Avaliação do Médico Assistente
Precisão Médica
A representação médica é altamente precisa. Intubar um paciente em estado de mal asmático grave é um verdadeiro 'último recurso' devido ao risco extremo de hiperinsuflação, barotrauma e colapso hemodinâmico. O uso de Epinefrina IM, Magnésio IV, nebulizações contínuas e VNI (BiPAP) são padrões-ouro para evitar o tubo. Além disso, o pneumotórax espontâneo é uma complicação conhecida da asma em razão da hiperinsuflação alveolar (auto-PEEP), e diagnosticá-lo com POCUS antes de aplicar pressão positiva é um exemplo de excelência em medicina de emergência.
Complicações e Erros
- O Dr. Langdon sofreu de um viés de ancoragem focando na fadiga respiratória e partiu direto para a intubação sem reavaliar o paciente para pneumotórax quando este descompensou agudamente.
- Se o Dr. Crus não tivesse intervindo, paralisar e aplicar ventilação com pressão positiva (VPP) no paciente teria convertido rapidamente o pneumotórax simples num pneumotórax hipertensivo fatal.
Pérolas Clínicas
Evite a intubação em asmáticos sempre que possível. Maximize as opções não invasivas (VNI, Adrenalina, Sulfato de Magnésio, Heliox) porque a ventilação mecânica traz sérios riscos de barotrauma grave e hipotensão severa.
Se um paciente asmático deteriorar repentinamente ou apresentar uma queda súbita na saturação, avalie imediatamente a presença de um pneumotórax espontâneo.

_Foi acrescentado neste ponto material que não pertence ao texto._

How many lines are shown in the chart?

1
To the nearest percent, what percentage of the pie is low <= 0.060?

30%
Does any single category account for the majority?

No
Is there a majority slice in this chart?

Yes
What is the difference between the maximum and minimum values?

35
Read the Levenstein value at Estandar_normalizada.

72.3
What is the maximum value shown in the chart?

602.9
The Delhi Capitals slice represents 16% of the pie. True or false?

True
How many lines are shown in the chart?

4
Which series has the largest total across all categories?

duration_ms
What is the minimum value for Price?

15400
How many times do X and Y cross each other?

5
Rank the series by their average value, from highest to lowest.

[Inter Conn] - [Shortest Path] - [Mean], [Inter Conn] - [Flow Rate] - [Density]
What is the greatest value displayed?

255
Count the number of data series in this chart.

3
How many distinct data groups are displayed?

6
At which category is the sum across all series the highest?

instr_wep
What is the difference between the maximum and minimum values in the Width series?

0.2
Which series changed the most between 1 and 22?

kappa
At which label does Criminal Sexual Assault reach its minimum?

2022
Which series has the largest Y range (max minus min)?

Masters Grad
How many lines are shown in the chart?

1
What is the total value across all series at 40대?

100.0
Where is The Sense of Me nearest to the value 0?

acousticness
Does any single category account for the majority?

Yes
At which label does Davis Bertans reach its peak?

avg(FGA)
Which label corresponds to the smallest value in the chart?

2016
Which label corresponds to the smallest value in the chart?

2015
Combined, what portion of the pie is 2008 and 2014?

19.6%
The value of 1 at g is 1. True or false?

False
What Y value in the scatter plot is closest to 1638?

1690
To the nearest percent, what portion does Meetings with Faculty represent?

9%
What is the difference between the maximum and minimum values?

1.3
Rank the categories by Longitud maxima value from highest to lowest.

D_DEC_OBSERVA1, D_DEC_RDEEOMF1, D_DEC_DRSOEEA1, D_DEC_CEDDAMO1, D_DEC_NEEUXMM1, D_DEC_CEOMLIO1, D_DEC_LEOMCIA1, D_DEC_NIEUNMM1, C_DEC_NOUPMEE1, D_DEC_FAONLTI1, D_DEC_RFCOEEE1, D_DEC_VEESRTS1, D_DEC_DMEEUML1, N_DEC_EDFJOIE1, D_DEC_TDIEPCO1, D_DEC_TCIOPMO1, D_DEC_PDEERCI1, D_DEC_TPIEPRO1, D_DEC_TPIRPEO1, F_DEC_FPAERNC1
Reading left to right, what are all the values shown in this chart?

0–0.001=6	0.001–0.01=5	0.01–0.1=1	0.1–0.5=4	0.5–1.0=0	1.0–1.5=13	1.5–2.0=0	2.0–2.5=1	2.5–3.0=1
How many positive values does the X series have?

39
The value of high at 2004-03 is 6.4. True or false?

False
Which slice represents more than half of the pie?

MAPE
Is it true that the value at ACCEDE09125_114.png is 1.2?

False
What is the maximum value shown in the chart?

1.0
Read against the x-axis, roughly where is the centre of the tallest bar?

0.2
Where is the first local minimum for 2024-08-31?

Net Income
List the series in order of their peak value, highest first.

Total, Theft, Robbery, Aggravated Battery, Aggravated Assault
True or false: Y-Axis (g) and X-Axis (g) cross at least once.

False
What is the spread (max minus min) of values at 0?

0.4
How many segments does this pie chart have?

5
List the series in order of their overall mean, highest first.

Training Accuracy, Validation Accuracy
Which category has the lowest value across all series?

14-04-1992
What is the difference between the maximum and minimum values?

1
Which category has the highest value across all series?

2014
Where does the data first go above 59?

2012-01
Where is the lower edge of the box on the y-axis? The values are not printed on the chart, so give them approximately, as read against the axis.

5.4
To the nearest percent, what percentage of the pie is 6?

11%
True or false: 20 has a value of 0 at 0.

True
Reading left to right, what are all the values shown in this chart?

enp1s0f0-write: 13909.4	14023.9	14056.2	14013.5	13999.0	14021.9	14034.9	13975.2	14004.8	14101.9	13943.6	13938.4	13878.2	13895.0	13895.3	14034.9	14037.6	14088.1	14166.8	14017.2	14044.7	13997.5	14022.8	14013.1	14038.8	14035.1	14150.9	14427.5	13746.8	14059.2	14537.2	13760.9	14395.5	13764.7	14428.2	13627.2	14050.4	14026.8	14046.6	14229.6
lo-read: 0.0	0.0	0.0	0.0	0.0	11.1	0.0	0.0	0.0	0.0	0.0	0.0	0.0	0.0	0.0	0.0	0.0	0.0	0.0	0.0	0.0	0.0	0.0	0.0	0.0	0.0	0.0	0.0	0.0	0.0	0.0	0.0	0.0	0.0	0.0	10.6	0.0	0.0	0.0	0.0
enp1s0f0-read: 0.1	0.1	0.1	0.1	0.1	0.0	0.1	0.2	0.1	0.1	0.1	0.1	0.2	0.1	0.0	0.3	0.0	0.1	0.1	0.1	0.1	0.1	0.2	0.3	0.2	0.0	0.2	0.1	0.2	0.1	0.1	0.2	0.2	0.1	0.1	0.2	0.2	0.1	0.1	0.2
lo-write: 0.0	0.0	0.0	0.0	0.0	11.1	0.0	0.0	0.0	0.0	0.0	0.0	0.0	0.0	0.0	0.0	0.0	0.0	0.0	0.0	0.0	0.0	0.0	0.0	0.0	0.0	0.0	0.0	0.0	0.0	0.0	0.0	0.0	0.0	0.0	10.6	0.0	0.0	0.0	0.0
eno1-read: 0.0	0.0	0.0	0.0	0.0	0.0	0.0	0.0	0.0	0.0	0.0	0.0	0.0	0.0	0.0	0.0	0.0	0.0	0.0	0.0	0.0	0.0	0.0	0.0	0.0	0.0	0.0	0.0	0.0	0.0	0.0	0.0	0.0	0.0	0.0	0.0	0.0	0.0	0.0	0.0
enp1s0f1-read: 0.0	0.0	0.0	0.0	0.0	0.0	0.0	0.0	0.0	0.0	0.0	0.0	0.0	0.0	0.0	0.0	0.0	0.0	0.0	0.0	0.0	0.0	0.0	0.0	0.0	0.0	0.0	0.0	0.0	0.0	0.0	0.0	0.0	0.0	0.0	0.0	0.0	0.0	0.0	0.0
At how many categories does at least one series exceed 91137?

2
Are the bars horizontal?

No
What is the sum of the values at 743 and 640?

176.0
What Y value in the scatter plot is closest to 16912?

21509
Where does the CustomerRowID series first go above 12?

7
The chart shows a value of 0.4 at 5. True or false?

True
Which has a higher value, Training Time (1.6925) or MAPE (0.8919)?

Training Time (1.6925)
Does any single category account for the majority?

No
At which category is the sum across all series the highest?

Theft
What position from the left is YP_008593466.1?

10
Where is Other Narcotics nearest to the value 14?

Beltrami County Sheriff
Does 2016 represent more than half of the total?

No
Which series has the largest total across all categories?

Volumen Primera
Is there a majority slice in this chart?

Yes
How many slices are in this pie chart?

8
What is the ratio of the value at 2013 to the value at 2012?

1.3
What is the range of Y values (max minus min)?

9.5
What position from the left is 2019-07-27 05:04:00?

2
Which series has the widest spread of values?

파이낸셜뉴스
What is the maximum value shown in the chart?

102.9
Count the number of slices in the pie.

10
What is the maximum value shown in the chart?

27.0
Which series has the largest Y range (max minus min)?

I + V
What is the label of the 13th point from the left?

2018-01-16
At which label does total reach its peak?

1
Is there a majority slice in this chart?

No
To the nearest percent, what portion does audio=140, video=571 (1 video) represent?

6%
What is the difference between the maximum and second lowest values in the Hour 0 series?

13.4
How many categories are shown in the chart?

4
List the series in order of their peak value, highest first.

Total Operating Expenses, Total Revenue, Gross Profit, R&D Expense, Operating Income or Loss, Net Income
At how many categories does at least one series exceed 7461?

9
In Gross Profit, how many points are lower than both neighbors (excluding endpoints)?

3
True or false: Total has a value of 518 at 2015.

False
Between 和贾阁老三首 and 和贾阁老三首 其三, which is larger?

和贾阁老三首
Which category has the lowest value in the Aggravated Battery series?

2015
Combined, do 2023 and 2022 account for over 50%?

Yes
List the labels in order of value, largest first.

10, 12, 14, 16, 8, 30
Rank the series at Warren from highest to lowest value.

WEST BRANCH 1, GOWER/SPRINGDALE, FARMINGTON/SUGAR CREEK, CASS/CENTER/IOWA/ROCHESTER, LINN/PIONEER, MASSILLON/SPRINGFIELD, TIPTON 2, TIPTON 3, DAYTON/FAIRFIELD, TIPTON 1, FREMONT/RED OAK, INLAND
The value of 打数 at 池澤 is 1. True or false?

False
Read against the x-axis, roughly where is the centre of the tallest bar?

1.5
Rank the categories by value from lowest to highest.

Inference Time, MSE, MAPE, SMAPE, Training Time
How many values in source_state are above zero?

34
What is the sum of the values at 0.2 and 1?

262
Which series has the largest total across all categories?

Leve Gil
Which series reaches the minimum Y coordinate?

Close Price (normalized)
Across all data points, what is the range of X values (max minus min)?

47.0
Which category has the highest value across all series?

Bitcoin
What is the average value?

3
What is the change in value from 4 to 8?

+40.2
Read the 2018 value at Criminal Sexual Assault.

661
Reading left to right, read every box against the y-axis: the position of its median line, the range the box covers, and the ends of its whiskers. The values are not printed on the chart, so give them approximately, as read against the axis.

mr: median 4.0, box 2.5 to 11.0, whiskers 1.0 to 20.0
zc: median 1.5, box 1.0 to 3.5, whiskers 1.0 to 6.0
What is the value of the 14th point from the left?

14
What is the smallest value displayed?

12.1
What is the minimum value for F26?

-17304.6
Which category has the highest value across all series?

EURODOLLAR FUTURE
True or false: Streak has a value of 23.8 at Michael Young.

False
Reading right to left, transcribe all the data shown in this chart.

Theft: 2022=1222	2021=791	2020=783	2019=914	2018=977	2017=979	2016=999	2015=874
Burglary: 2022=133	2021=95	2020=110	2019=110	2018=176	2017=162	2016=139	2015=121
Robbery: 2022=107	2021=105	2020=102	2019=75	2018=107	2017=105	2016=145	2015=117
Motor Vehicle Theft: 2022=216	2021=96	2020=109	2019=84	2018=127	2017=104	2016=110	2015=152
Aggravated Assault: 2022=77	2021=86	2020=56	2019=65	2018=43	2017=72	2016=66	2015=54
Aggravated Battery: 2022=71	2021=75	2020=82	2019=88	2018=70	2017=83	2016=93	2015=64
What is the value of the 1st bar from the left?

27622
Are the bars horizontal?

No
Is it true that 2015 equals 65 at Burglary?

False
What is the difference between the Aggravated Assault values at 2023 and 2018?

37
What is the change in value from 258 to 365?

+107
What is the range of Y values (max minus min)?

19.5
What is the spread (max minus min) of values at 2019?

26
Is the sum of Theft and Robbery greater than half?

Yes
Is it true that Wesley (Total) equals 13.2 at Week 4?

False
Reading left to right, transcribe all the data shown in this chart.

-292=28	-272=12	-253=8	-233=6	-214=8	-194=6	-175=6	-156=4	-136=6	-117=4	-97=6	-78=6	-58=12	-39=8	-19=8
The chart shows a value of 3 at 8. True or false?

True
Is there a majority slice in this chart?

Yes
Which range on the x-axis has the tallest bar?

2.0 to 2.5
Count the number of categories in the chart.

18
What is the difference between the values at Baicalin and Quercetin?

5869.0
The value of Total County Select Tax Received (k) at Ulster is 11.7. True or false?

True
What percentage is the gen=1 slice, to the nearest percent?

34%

O aprisionamento aéreo (auto-PEEP) leva facilmente à ruptura alveolar.
O ultrassom à beira do leito (POCUS) é a forma mais rápida e confiável de confirmar ou descartar um pneumotórax num paciente instável. Procure pela ausência do deslizamento pleural (sinal da estratosfera ou do código de barras).
Os nebulizadores de malha vibratória (como o Aerogen) são altamente vantajosos ao administrar broncodilatadores a asmáticos críticos em ventilação não invasiva (VNI/BiPAP). Diferente dos nebulizadores a jato tradicionais, eles não introduzem fluxo de gás adicional no circuito fechado, o que evita alterações nas pressões programadas e na FiO2, e fornecem consistentemente gotículas com tamanho ideal de 2 a 5 mícrons para deposição máxima nas vias aéreas distais.
Para a descompressão rápida de um pneumotórax hipertensivo num paciente instável, a toracostomia digital (minitoracostomia aberta) é cada vez mais o padrão de tratamento, em detrimento da descompressão com agulha (toracocentese). A toracocentese por agulha possui alta taxa de falha devido a comprimento inadequado do cateter, dobras ou oclusão por tecido/sangue; em contrapartida, a toracostomia digital garante o acesso pleural definitivo, permite a confirmação tátil do pulmão e serve como trajeto imediato para a passagem do dreno de tórax.